Transformed EFD

This guide shows how to deploy the Transformed EFD service to staging or production environments. The service processes EFD telemetry data into database tables for analysis, running as Kubernetes jobs or cronjobs.

What this service does: Transforms raw Engineering and Facilities Database (EFD) telemetry into structured, queryable metrics organized by exposure and visit timespans.

Deployment options:

  • One-time Jobs: Process specific date ranges or historical data

  • CronJobs: Continuous processing for ongoing telemetry transformation

  • Failure Monitors: Automatic retry mechanisms for failed processing tasks

Supported Instruments: LATISS, LSSTCam, LSSTComCam

Prerequisites

Cluster Access and Context

  • Access to the appropriate Kubernetes cluster with deployment permissions

  • Correct kubectl context set: usdf-consdb-dev (development) or usdf-consdb (production)

::::::::::

THINGS TO DO
**1.** Which instruments does the Transformed EFD guide list as supported?
**2.** Write out the stretch of the Transformed EFD guide from "Cluster Access and" through "or usdf-consdb (production)".

Dataset records
::::::::::

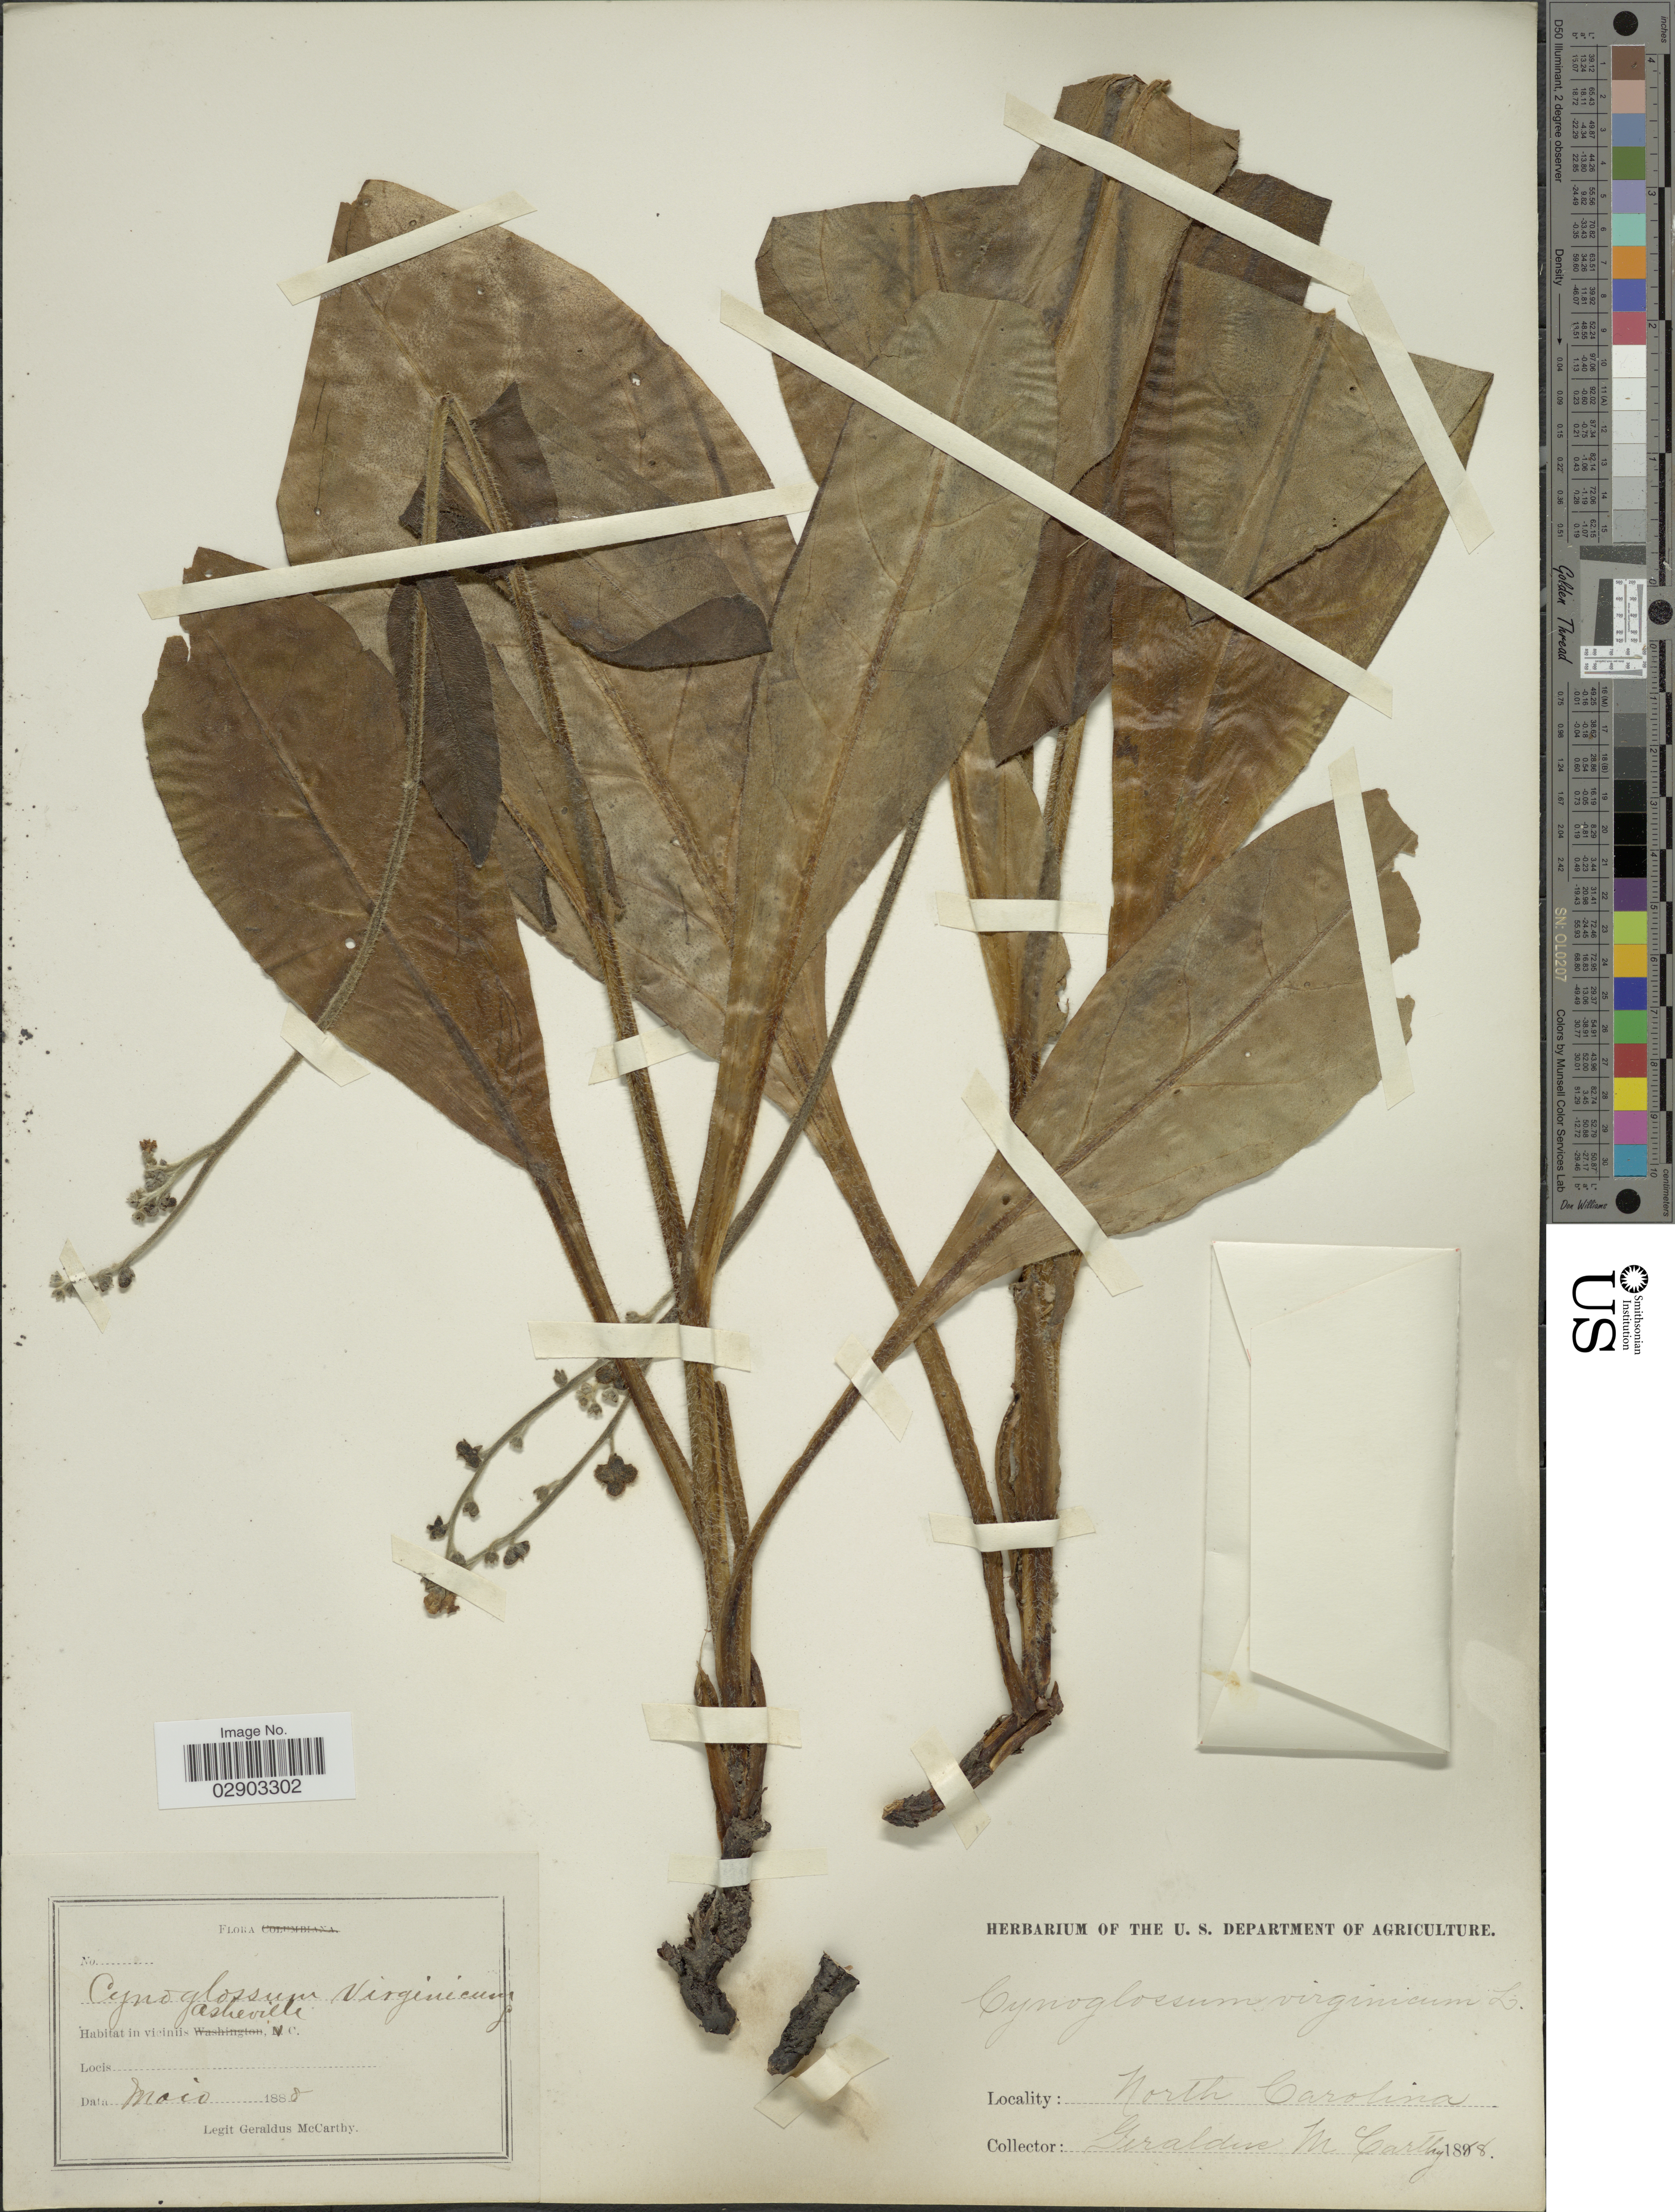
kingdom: Plantae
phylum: Tracheophyta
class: Magnoliopsida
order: Boraginales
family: Boraginaceae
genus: Cynoglossum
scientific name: Cynoglossum virginianum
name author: L.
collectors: M. McCarthy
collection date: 1888-05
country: United States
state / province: North Carolina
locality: In viciniis Asheville, N. C.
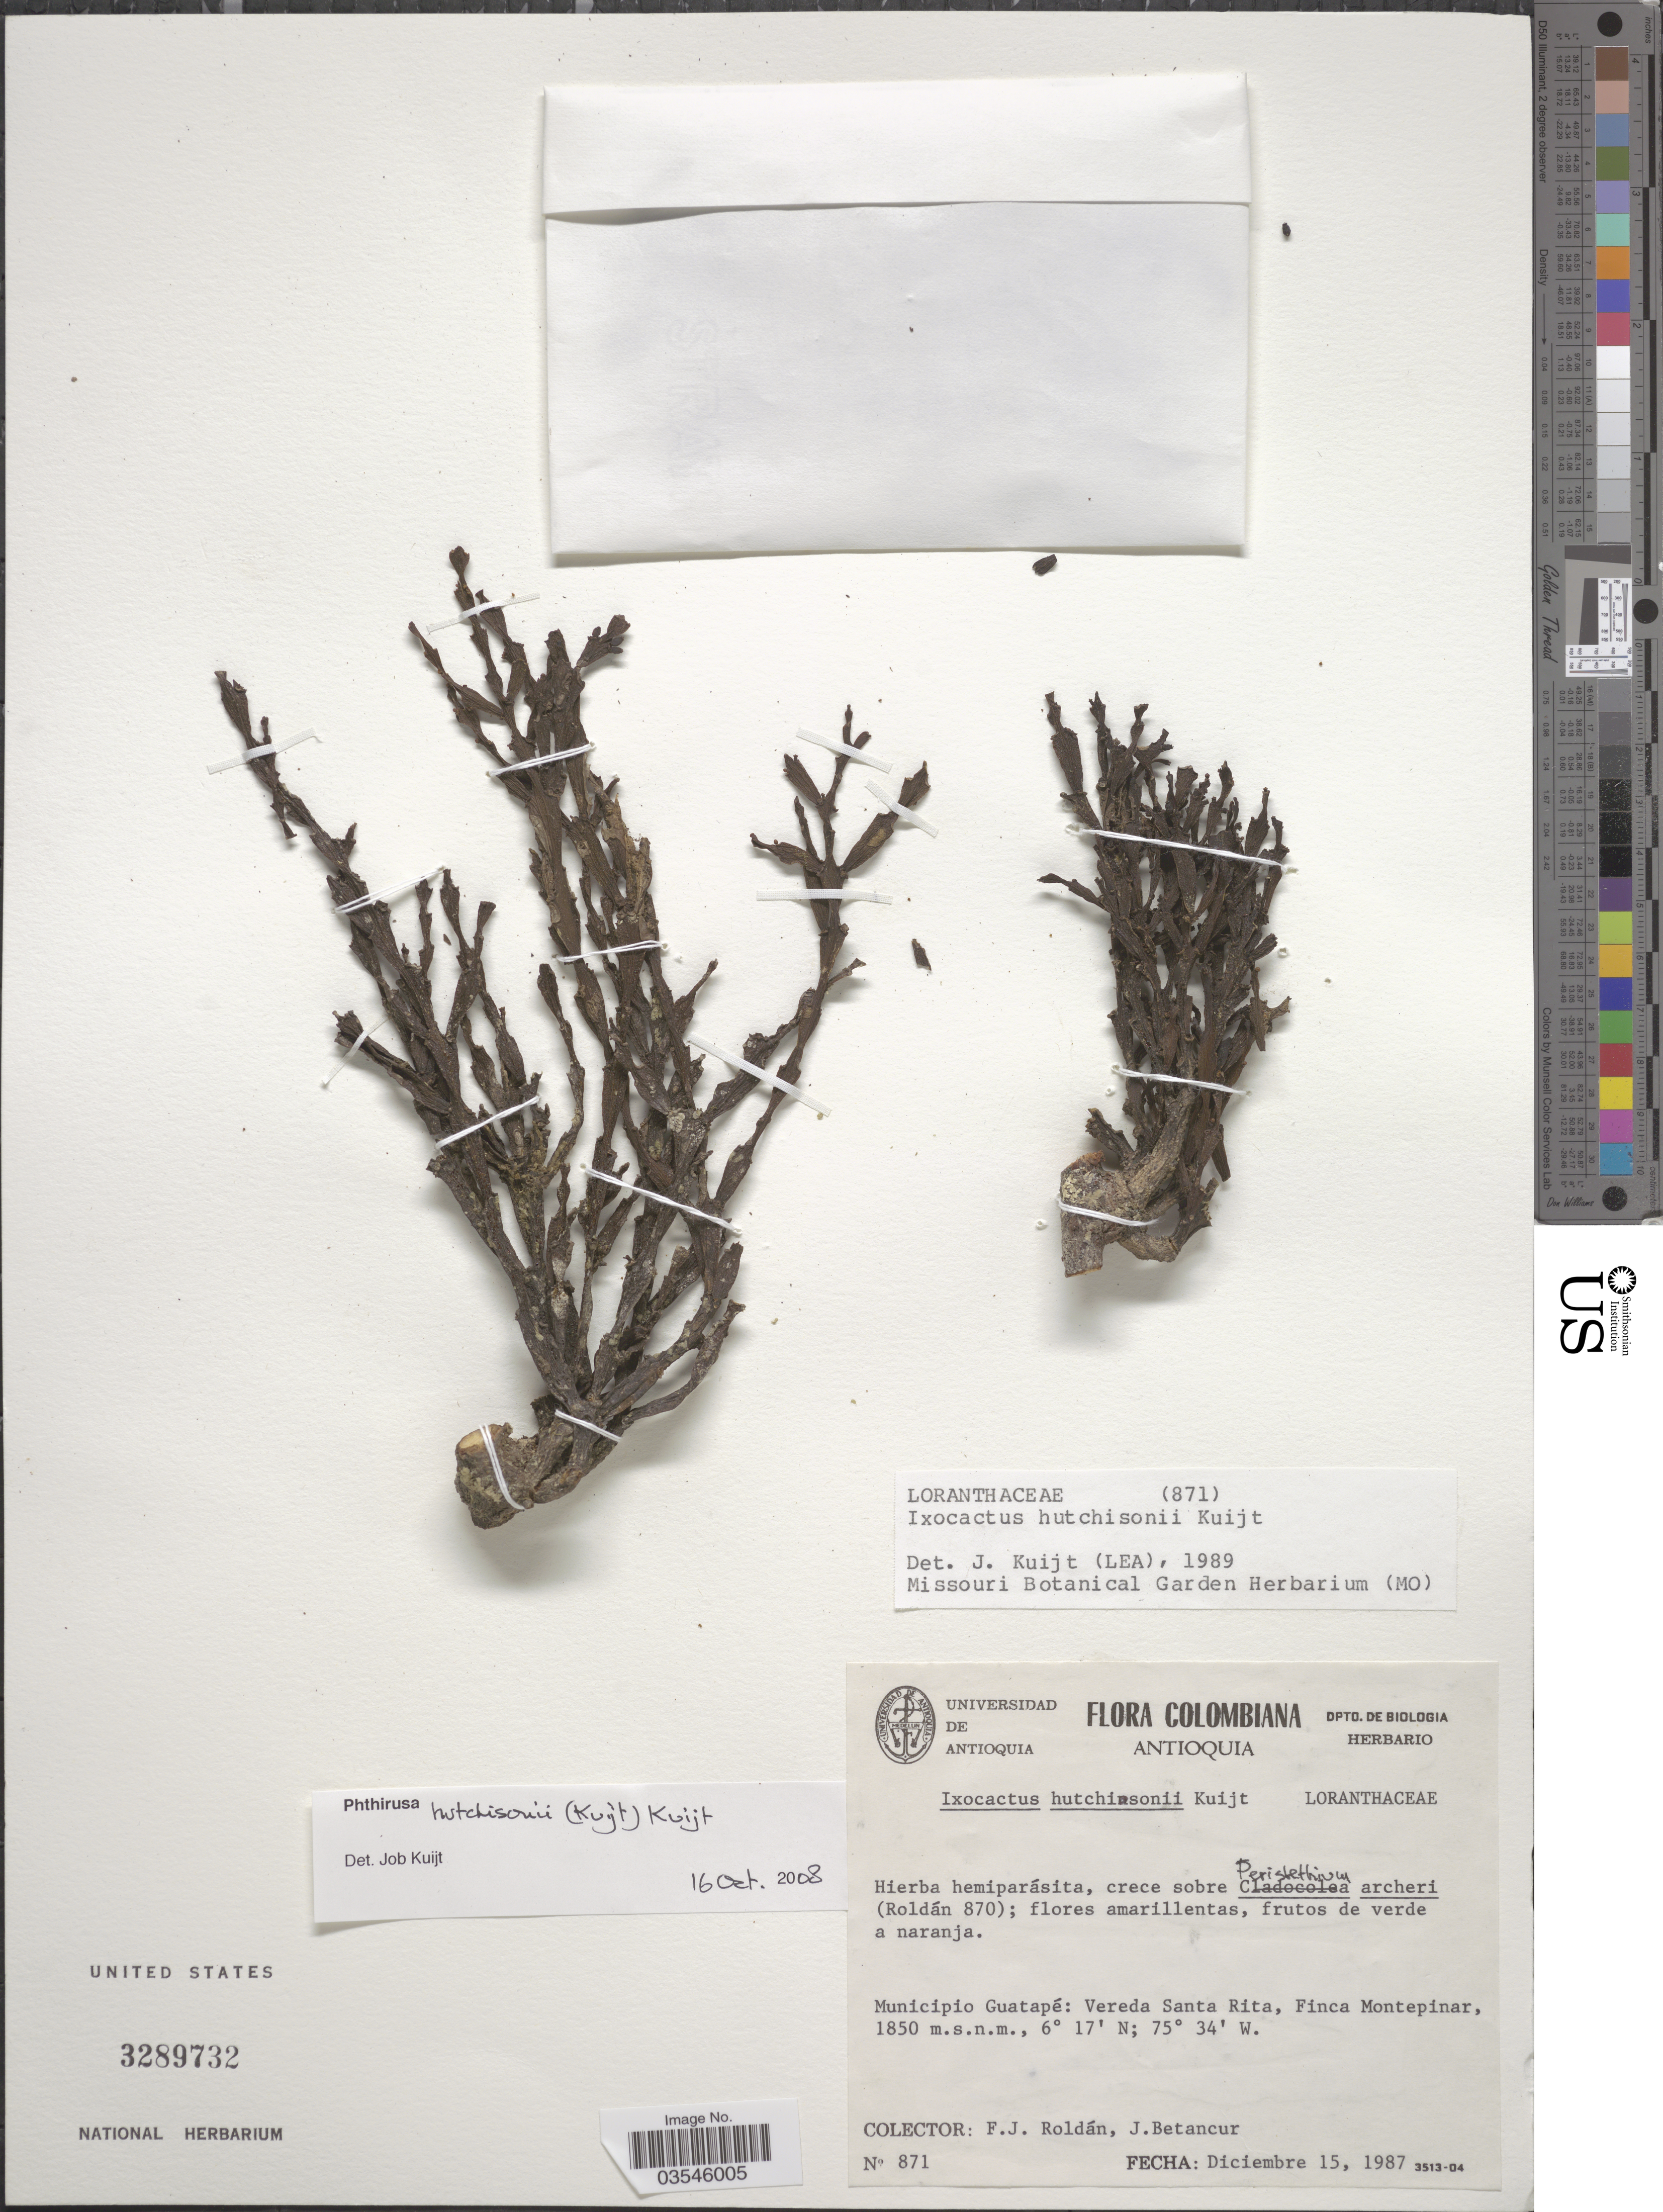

::::::::::

SOLUTIONS TO THE PROBLEMS
**1.** LATISS, LSSTCam, and LSSTComCam.

**2.**
Cluster Access and Context

  • Access to the appropriate Kubernetes cluster with deployment permissions

  • Correct kubectl context set: usdf-consdb-dev (development) or usdf-consdb (production)